Transcribed page contents

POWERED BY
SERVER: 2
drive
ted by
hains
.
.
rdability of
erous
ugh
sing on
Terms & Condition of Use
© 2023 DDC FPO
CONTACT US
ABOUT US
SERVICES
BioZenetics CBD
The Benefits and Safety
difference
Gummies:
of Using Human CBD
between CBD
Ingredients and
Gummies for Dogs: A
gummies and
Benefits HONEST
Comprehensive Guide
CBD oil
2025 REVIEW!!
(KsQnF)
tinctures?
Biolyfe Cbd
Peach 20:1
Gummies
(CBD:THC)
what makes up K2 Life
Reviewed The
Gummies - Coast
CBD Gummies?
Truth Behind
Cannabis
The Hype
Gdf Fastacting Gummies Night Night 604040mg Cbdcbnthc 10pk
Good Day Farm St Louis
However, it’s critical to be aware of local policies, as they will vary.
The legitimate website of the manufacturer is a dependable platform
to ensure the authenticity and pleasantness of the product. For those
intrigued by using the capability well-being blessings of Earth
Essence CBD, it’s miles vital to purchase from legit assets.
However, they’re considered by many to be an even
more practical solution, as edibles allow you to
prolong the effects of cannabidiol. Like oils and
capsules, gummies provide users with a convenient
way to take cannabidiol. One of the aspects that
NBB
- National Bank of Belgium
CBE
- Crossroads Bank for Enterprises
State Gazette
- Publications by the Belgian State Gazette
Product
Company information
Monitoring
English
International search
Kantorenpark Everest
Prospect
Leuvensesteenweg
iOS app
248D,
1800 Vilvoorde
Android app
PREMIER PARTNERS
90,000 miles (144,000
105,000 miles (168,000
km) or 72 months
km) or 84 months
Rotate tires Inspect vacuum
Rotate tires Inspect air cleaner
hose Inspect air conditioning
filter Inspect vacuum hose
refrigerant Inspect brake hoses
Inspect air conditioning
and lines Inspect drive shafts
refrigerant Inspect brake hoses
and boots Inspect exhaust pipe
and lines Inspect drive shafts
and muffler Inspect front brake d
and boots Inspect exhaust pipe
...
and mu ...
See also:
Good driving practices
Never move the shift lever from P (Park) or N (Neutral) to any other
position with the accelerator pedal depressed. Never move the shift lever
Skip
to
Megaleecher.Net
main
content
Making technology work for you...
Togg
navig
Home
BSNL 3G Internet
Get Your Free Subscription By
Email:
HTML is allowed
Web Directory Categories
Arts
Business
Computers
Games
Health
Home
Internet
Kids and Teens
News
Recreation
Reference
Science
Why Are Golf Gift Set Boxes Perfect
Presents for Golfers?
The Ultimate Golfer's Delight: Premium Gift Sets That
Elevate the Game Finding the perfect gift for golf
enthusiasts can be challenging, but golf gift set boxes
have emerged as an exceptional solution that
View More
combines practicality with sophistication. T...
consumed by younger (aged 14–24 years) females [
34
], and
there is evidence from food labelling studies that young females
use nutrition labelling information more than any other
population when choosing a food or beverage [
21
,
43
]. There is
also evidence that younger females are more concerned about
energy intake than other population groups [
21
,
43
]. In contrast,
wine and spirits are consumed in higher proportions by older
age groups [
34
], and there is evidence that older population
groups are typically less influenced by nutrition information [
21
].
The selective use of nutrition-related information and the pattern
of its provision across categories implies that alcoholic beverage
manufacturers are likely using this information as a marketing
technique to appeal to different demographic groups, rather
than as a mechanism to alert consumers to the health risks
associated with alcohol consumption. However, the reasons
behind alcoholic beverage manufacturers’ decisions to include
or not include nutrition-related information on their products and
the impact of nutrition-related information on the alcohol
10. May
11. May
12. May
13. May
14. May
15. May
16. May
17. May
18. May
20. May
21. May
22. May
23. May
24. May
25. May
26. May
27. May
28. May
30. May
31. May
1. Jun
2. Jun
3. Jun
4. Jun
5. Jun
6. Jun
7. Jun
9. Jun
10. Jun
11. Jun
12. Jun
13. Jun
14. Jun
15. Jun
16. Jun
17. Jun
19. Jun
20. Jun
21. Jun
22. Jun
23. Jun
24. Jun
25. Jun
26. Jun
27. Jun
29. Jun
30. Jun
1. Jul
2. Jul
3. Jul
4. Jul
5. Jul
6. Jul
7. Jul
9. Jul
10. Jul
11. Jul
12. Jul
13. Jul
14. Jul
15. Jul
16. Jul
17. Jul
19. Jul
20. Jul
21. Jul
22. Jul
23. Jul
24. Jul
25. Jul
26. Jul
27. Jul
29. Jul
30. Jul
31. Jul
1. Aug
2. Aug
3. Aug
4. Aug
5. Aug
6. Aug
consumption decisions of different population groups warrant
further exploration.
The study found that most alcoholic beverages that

INSTRUCTION
Please print all the data again exactly as given.

ANSWER SECTION
POWERED BY
SERVER: 2
drive
ted by
hains
.
.
rdability of
erous
ugh
sing on
Terms & Condition of Use
© 2023 DDC FPO
CONTACT US
ABOUT US
SERVICES
BioZenetics CBD
The Benefits and Safety
difference
Gummies:
of Using Human CBD
between CBD
Ingredients and
Gummies for Dogs: A
gummies and
Benefits HONEST
Comprehensive Guide
CBD oil
2025 REVIEW!!
(KsQnF)
tinctures?
Biolyfe Cbd
Peach 20:1
Gummies
(CBD:THC)
what makes up K2 Life
Reviewed The
Gummies - Coast
CBD Gummies?
Truth Behind
Cannabis
The Hype
Gdf Fastacting Gummies Night Night 604040mg Cbdcbnthc 10pk
Good Day Farm St Louis
However, it’s critical to be aware of local policies, as they will vary.
The legitimate website of the manufacturer is a dependable platform
to ensure the authenticity and pleasantness of the product. For those
intrigued by using the capability well-being blessings of Earth
Essence CBD, it’s miles vital to purchase from legit assets.
However, they’re considered by many to be an even
more practical solution, as edibles allow you to
prolong the effects of cannabidiol. Like oils and
capsules, gummies provide users with a convenient
way to take cannabidiol. One of the aspects that
NBB
- National Bank of Belgium
CBE
- Crossroads Bank for Enterprises
State Gazette
- Publications by the Belgian State Gazette
Product
Company information
Monitoring
English
International search
Kantorenpark Everest
Prospect
Leuvensesteenweg
iOS app
248D,
1800 Vilvoorde
Android app
PREMIER PARTNERS
90,000 miles (144,000
105,000 miles (168,000
km) or 72 months
km) or 84 months
Rotate tires Inspect vacuum
Rotate tires Inspect air cleaner
hose Inspect air conditioning
filter Inspect vacuum hose
refrigerant Inspect brake hoses
Inspect air conditioning
and lines Inspect drive shafts
refrigerant Inspect brake hoses
and boots Inspect exhaust pipe
and lines Inspect drive shafts
and muffler Inspect front brake d
and boots Inspect exhaust pipe
...
and mu ...
See also:
Good driving practices
Never move the shift lever from P (Park) or N (Neutral) to any other
position with the accelerator pedal depressed. Never move the shift lever
Skip
to
Megaleecher.Net
main
content
Making technology work for you...
Togg
navig
Home
BSNL 3G Internet
Get Your Free Subscription By
Email:
HTML is allowed
Web Directory Categories
Arts
Business
Computers
Games
Health
Home
Internet
Kids and Teens
News
Recreation
Reference
Science
Why Are Golf Gift Set Boxes Perfect
Presents for Golfers?
The Ultimate Golfer's Delight: Premium Gift Sets That
Elevate the Game Finding the perfect gift for golf
enthusiasts can be challenging, but golf gift set boxes
have emerged as an exceptional solution that
View More
combines practicality with sophistication. T...
consumed by younger (aged 14–24 years) females [
34
], and
there is evidence from food labelling studies that young females
use nutrition labelling information more than any other
population when choosing a food or beverage [
21
,
43
]. There is
also evidence that younger females are more concerned about
energy intake than other population groups [
21
,
43
]. In contrast,
wine and spirits are consumed in higher proportions by older
age groups [
34
], and there is evidence that older population
groups are typically less influenced by nutrition information [
21
].
The selective use of nutrition-related information and the pattern
of its provision across categories implies that alcoholic beverage
manufacturers are likely using this information as a marketing
technique to appeal to different demographic groups, rather
than as a mechanism to alert consumers to the health risks
associated with alcohol consumption. However, the reasons
behind alcoholic beverage manufacturers’ decisions to include
or not include nutrition-related information on their products and
the impact of nutrition-related information on the alcohol
10. May
11. May
12. May
13. May
14. May
15. May
16. May
17. May
18. May
20. May
21. May
22. May
23. May
24. May
25. May
26. May
27. May
28. May
30. May
31. May
1. Jun
2. Jun
3. Jun
4. Jun
5. Jun
6. Jun
7. Jun
9. Jun
10. Jun
11. Jun
12. Jun
13. Jun
14. Jun
15. Jun
16. Jun
17. Jun
19. Jun
20. Jun
21. Jun
22. Jun
23. Jun
24. Jun
25. Jun
26. Jun
27. Jun
29. Jun
30. Jun
1. Jul
2. Jul
3. Jul
4. Jul
5. Jul
6. Jul
7. Jul
9. Jul
10. Jul
11. Jul
12. Jul
13. Jul
14. Jul
15. Jul
16. Jul
17. Jul
19. Jul
20. Jul
21. Jul
22. Jul
23. Jul
24. Jul
25. Jul
26. Jul
27. Jul
29. Jul
30. Jul
31. Jul
1. Aug
2. Aug
3. Aug
4. Aug
5. Aug
6. Aug
consumption decisions of different population groups warrant
further exploration.
The study found that most alcoholic beverages that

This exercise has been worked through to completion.